La passionaria Yulia Tymoshenko

Forte della vicinanza politica di Yulia Tymoshenko e del sindaco di Leopoli Andriy Sadovyi, Saakashvili ha annunciato uno sciopero della fame, ed esorta a manifestare pubblicamente il dissenso nei confronti del presidente e chiede l’impeachment per Poroshenko in passato suo alleato, oggi suo peggior nemico.

L’accusa mossa da Kiev è di un tentato golpe. Secondo la procura, Saakashvili avrebbe incassato 500.000 dollari dall’oligarca russo Sergey Kurchenko, uomo vicino al deposto presidente Yanukovich, anche lui fuggito in Russia dopo la rivolta di Maidan. L’obiettivo sarebbe stato quello di finanziare le proteste di questi giorni contro Poroshenko e «ribaltare il regime costituzionale». Il tutto con la regia del Cremlino.

Saakashvili era statob arrestato una settimana fa riuscendo però a farla franca in un modo molto particolare. Quando i servizi segreti hanno fatto irruzione a casa, Saakashvili è salito sul tetto per poi minacciare il suicidio. Una volta arrestato, viene subito liberato da un centinaio di seguaci che prendono d’assalto la camionetta in cui si trovava il personaggio.
L’ex presidente georgiano filo-americano che al momento è accusato di essere copertamente filo-russo, rischia 5 anni di reclusione e l’estradizione in Georgia dove è accusato di abuso di potere e appropriazione indebita.

Il paradosso di Saakashvili, privato della cittadinanza georgiana per le accuse di frodi in Patria, è diventato ucraino grazie a Poroshenko che l’aveva perfino nominato governatore della regione di Odessa. Nemmeno un anno e mezzo e il leader di Tbilisi ha rotto con Poroshenko, lasciato l’incarico, ha fondato un suo partito di opposizione, e da quel momento sono iniziati i problemi.
Il presidente ucraino gli ha ritirato la cittadinanza mentre l’ex georgiano si trovava all’estero.
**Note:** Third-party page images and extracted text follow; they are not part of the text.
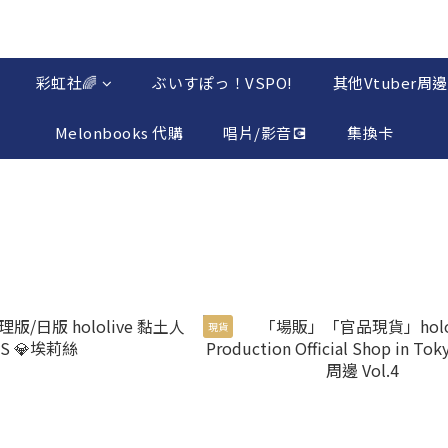
彩虹社🌈
ぶいすぽっ！VSPO!
其他Vtuber周邊
Melonbooks 代購
唱片/影音💽
集換卡
現貨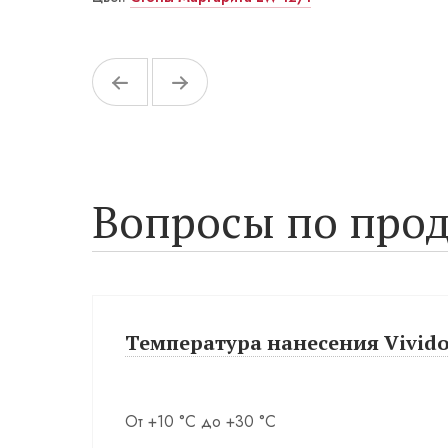
Вопросы по прод
Температура нанесения Vivido 
От +10 °С до +30 °С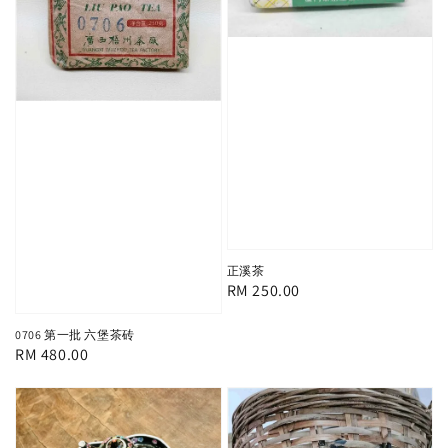
正溪茶
Regular
RM 250.00
price
0706 第一批 六堡茶砖
Regular
RM 480.00
price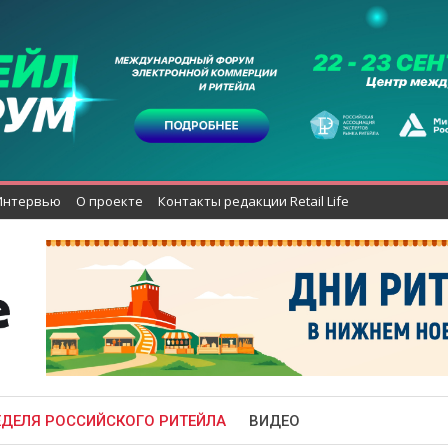
Интервью
О проекте
Контакты редакции Retail Life
ЕДЕЛЯ РОССИЙСКОГО РИТЕЙЛА
ВИДЕО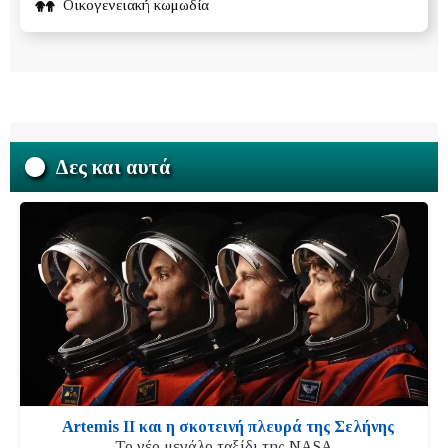
Oικογενειακή κωμωδία
Δες και αυτά
Artemis II και η σκοτεινή πλευρά της Σελήνης
Το νέο μεγάλο ταξίδι της NASA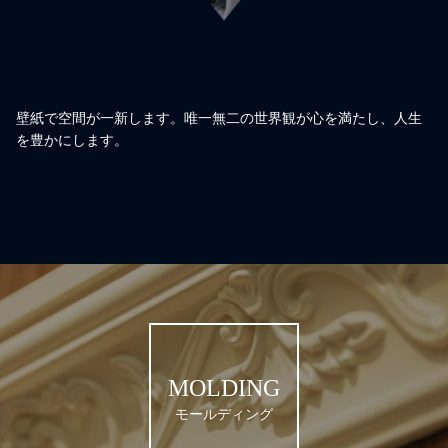
壁紙で空間が一新します。唯一無二の世界観が心を満たし、人生
を豊かにします。
MOLDING
モールディング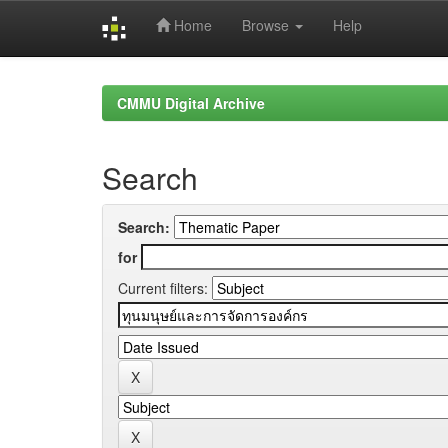
Home
Browse
Help
Skip
navigation
CMMU Digital Archive
Search
Search:
for
Current filters: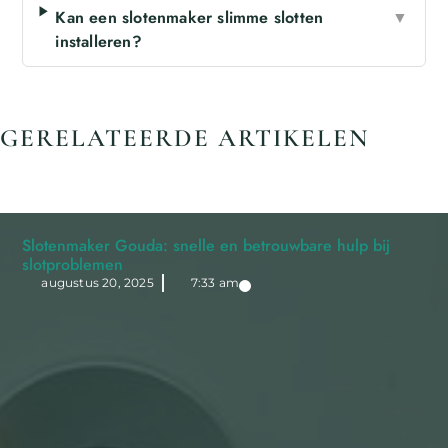
Kan een slotenmaker slimme slotten
▼
installeren?
GERELATEERDE ARTIKELEN
Slotenmaker Gouda: snelle en betrouwbare hulp bij
slotproblemen
augustus 20, 2025
7:33 am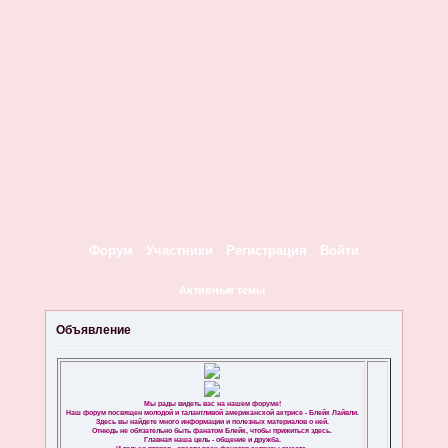
Форум
Участники
Регистрация
Войти
Активные темы
Объявление
Мы рады видеть вас на нашем форуме!
Наш форум посвящен молодой и талантливой американской актрисе - Блейк Лайвли.
Здесь вы найдете много информации и полезных материалов о ней.
Отнюдь не обязательно быть фанатом Блейк, чтобы прижиться здесь.
Главная наша цель - общение и дружба.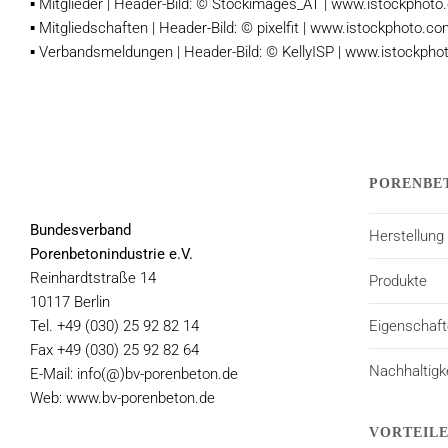
▪ Mitglieder | Header-Bild: © Stockimages_AT | www.istockphot
▪ Mitgliedschaften | Header-Bild: © pixelfit | www.istockphoto.c
▪ Verbandsmeldungen | Header-Bild: © KellyISP | www.istockph
PORENBE
Bundesverband
Herstellung
Porenbetonindustrie e.V.
Reinhardtstraße 14
Produkte
10117 Berlin
Tel. +49 (030) 25 92 82 14
Eigenschaf
Fax +49 (030) 25 92 82 64
Nachhaltigk
E-Mail: info(@)bv-porenbeton.de
Web: www.bv-porenbeton.de
VORTEIL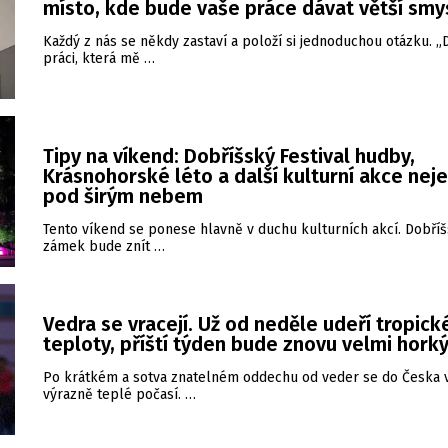
místo, kde bude vaše práce dávat větší smy
Každý z nás se někdy zastaví a položí si jednoduchou otázku. 
práci, která mě …
Tipy na víkend: Dobříšský Festival hudby,
Krásnohorské léto a další kulturní akce nej
pod širým nebem
Tento víkend se ponese hlavně v duchu kulturních akcí. Dobří
zámek bude znít …
Vedra se vracejí. Už od neděle udeří tropick
teploty, příští týden bude znovu velmi hork
Po krátkém a sotva znatelném oddechu od veder se do Česka v
výrazně teplé počasí. …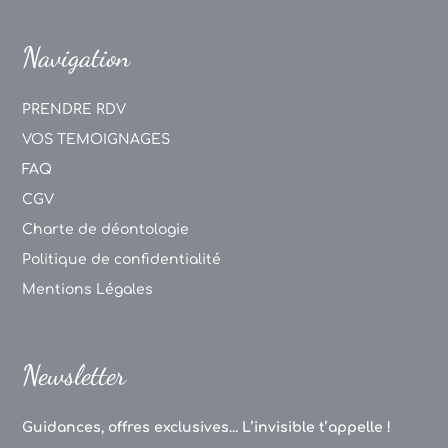
Navigation
PRENDRE RDV
VOS TEMOIGNAGES
FAQ
CGV
Charte de déontologie
Politique de confidentialité
Mentions Légales
Newsletter
Guidances, offres exclusives... L’invisible t’appelle !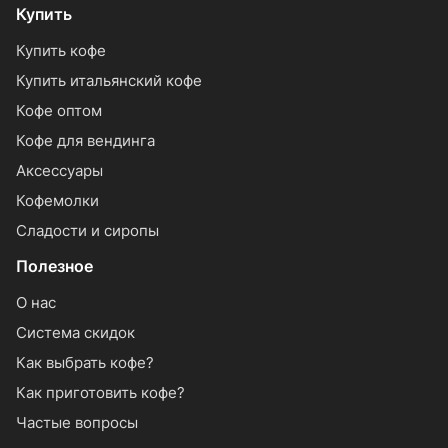
Купить
Купить кофе
Купить итальянский кофе
Кофе оптом
Кофе для вендинга
Аксессуары
Кофемолки
Сладости и сиропы
Полезное
О нас
Система скидок
Как выбрать кофе?
Как приготовить кофе?
Частые вопросы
Apolide senza patria, Saakashvili rientra in Ucraina forzando il confine dalla Polonia con un centinaio di sostenitori che hanno aggredito le guardie di frontiera.

Carcere, estradizione e processo in Georgia, queste sembra la road map prevista da Poroshenko. La parola fine a questa storia di potere è difficile che possa arrivare senza nuovi colpi di scena.